Aside from all the stories where AI does exactly what it was told to instead of what the creators meant? Apart form them, never underestimate British humour's ability to contradict narratives of competence*:
https://www.youtube.com/watch?v=BxWQo_vZgR8
https://www.youtube.com/watch?v=0mfvPHCVMp0
* artificial, political, workplace, nothing is beyond mockery
In Dune we never learned what exactly went down in the butlerian jihad. Perhaps it was worse than idiocracy and the galaxy became monumentally stupid for an eon or two, rather than a bloodthirsty Terminator scenario.
https://en.wikipedia.org/wiki/Dune:_The_Butlerian_Jihad
[dead]
Sounds like that comment about economic value from earlier this week (yesterday?)
That right there is the mentality that is going to drive me into a hole. Engineers are already grumpy enough dealing with asinine human bullshit that doesn't translate into reality. Seeing blatant slop judged by blatant slop (and it is, in this case, extremely blatant on both ends) and then saying "geez if you're criticising this you must be butt-hurt, move on" is so mind-blowingly frustrating. Like you can't even start to reason with someone like that. Yes, the author of the comments clearly believes other submissions made sense and engaged in good faith with the competition parameters, and that those deserve to win. Are we stupid?

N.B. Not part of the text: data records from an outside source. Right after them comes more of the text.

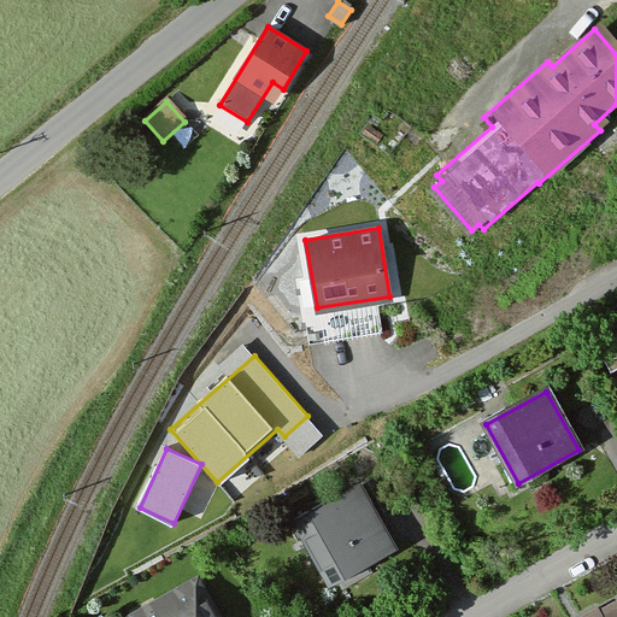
[(388,556),(356,491),(287,526),(319,589),(388,556)]
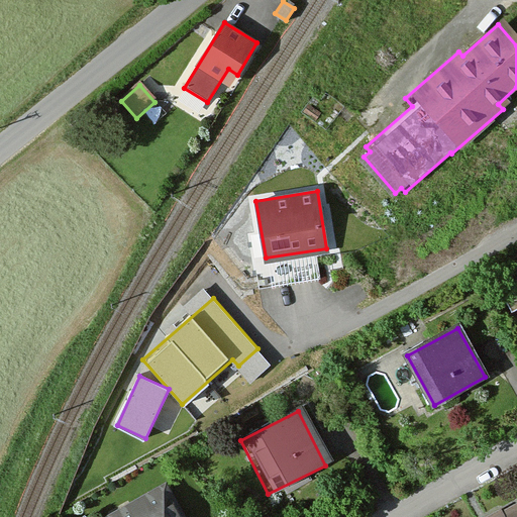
[(178,516),(162,487),(104,516),(178,516)]
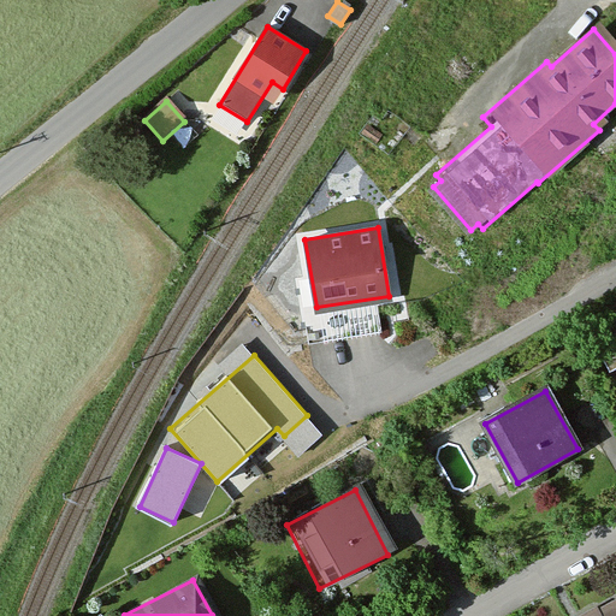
All buildings are outlined.
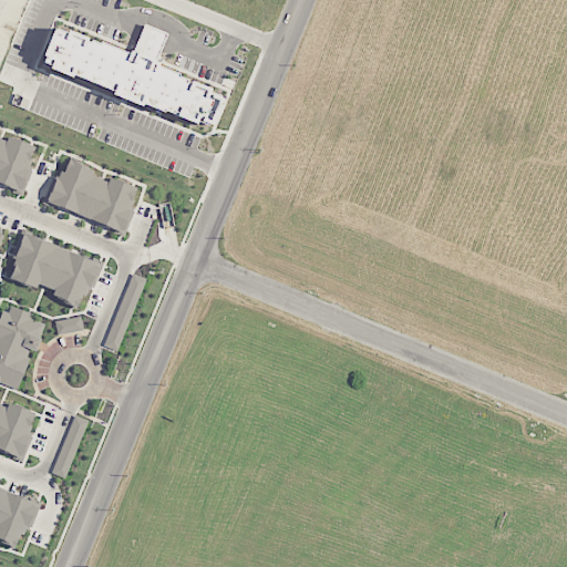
[(44,61),(47,55),(43,54),(55,27),(69,32),(70,29),(102,42),(102,41),(131,52),(132,50),(161,62),(160,64),(181,73),(179,75),(212,89),(210,92),(224,96),(212,125),(199,120),(198,122),(166,109),(165,111),(144,102),(143,105),(114,93),(115,90),(75,73),(73,76),(51,68),(52,63),(44,61)]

We tried! In good faith! We put a lot of time into articulating ourselves clearly! We even pretended to be nice, reminding ourselves to be charitable and that we might be missing something! And like... it's normal every once in awhile for someone to opine dumbly, but when it's all the time and the perpetrators are people who just do not care that they are spewing glorified Bayes-slop into the universe and then being rewarded for it by people who both can't tell the difference and don't understand why that's a problem... we all get really tired, really quickly, and we want to disengage.
Personally I have zero tolerance for this kind of lazy-ass approach to reality. I'm seeing it increasingly at work. I'm seeing it increasingly in corpo sludge. I'm seeing it increasingly in social interactions. I'm seeing it explode on social media. I want to engage in life-affirming activities with people who have actual minds that they cultivate and use. I will not waste precious time and attention on communities that tolerate slop. If you want me to care, communicate with me in good faith. I don't think we should be kind or forgiving about it. Kaggle got exactly one strike on this, now they're dead to me forever. Same with open source contributors. Same with content creators. Out of basic ethics I need to give multiple strikes to employees who report to me (and hold myself accountable for their actions first), but exactly one strike for leadership above. Trust is precious. We need to hold one another accountable. If that burns some bridges so be it. Enough is enough and we do in fact know better.
I can't stand this "if it provides value, that's all that matters" attitude. We could also try to avoid being useful idiots for a small handful of investor-darling corporations that have explicitly stated they seek to monopolize the market and put us all out of business/jobs.